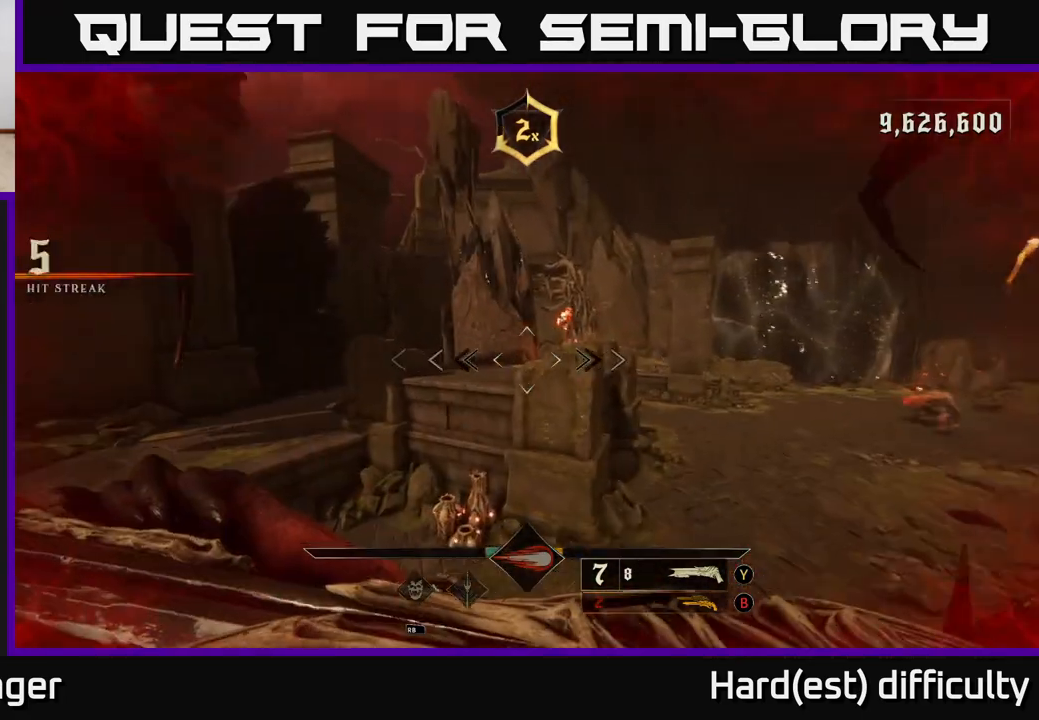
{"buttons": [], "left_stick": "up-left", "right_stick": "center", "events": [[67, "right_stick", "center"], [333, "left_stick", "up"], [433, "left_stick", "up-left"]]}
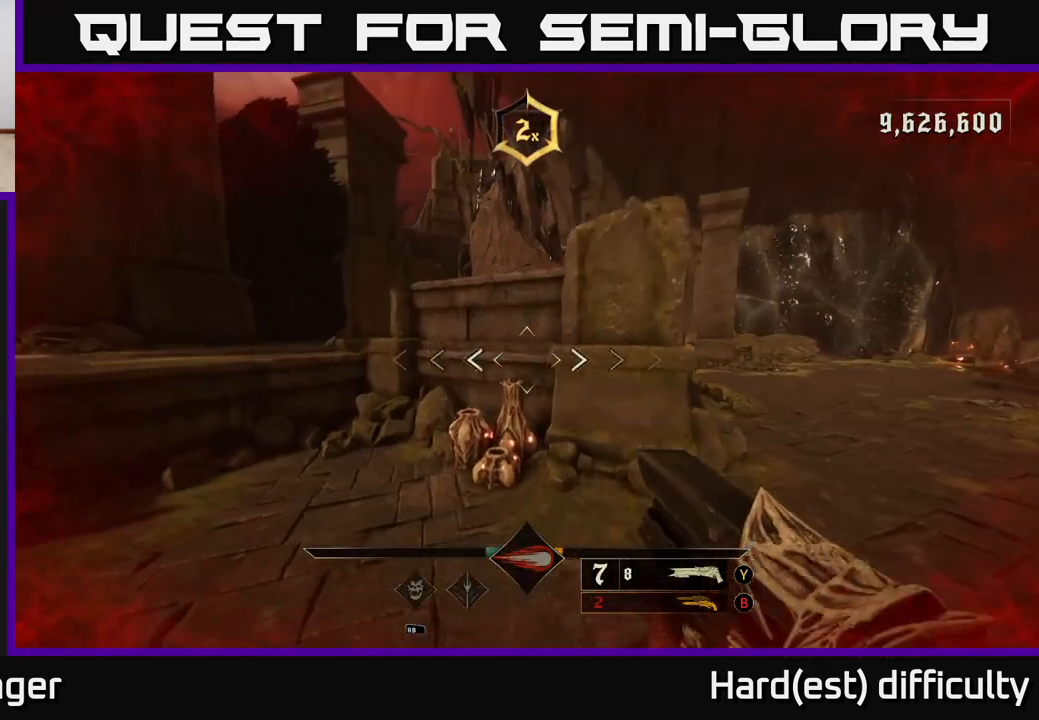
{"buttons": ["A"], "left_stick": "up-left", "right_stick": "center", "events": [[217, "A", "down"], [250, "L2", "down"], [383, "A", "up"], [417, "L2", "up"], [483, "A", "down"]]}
--------------------
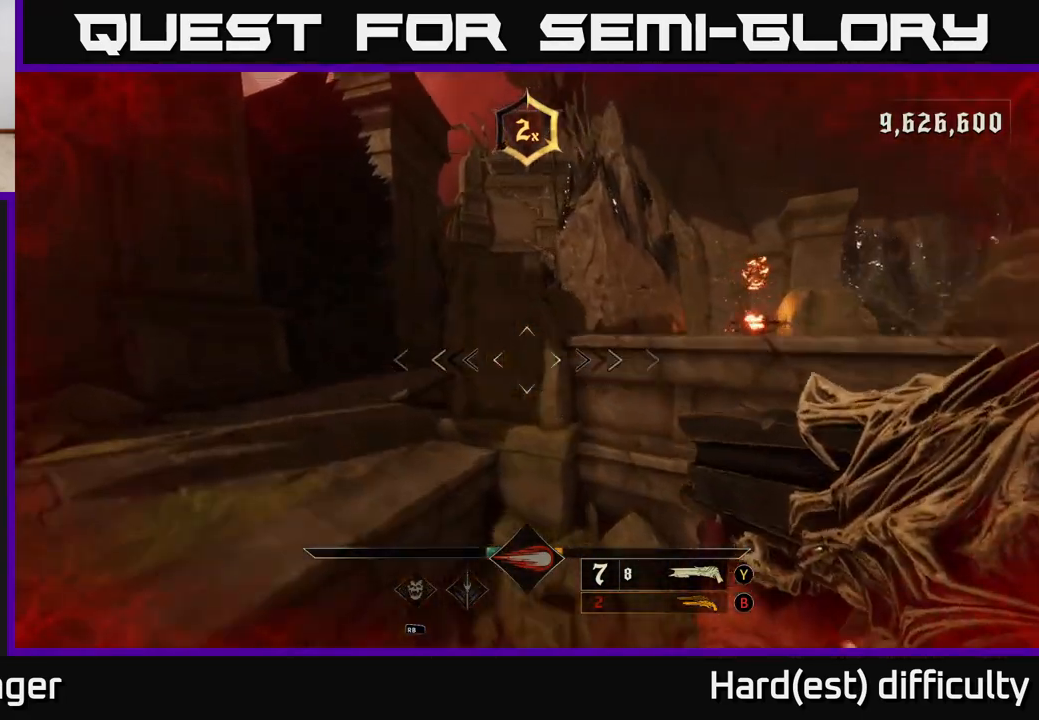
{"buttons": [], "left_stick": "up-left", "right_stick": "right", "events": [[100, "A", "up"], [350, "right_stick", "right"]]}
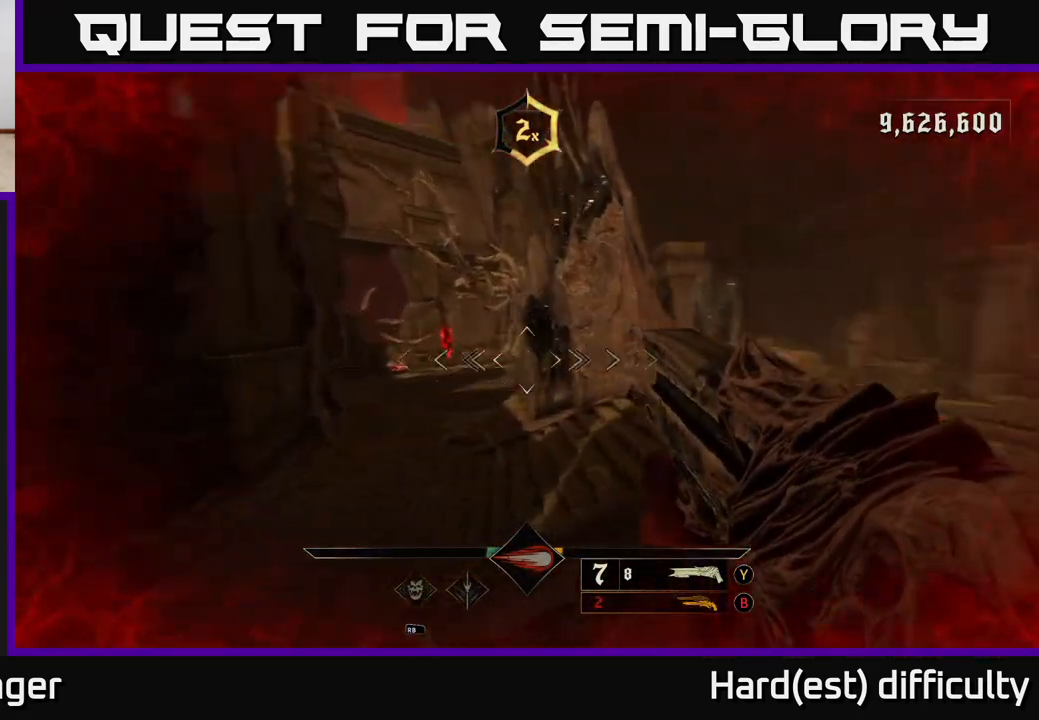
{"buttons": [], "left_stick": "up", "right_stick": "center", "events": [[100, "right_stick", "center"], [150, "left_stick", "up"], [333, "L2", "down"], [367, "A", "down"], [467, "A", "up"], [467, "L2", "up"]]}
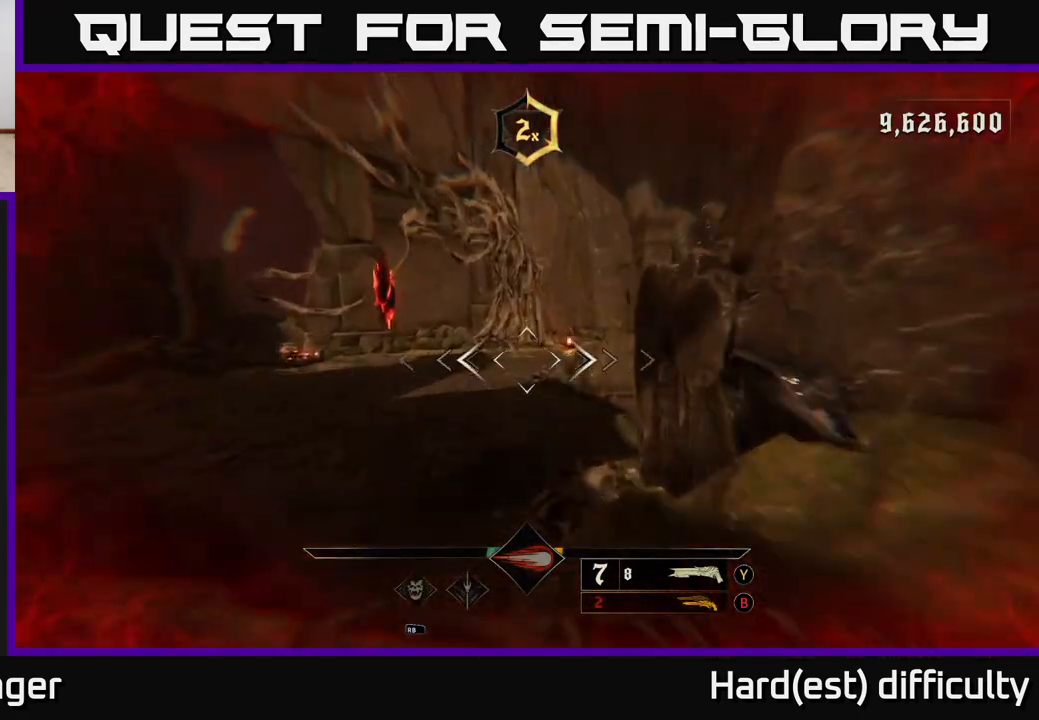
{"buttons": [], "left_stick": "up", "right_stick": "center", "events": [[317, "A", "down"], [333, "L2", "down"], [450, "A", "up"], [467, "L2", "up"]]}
--------------------
*Work item*. "down" is the word to look for; copy every line of the data that has it.

*Exercise result*.
{"buttons": ["A"], "left_stick": "up-left", "right_stick": "center", "events": [[217, "A", "down"], [250, "L2", "down"], [383, "A", "up"], [417, "L2", "up"], [483, "A", "down"]]}
{"buttons": [], "left_stick": "up", "right_stick": "center", "events": [[100, "right_stick", "center"], [150, "left_stick", "up"], [333, "L2", "down"], [367, "A", "down"], [467, "A", "up"], [467, "L2", "up"]]}
{"buttons": [], "left_stick": "up", "right_stick": "center", "events": [[317, "A", "down"], [333, "L2", "down"], [450, "A", "up"], [467, "L2", "up"]]}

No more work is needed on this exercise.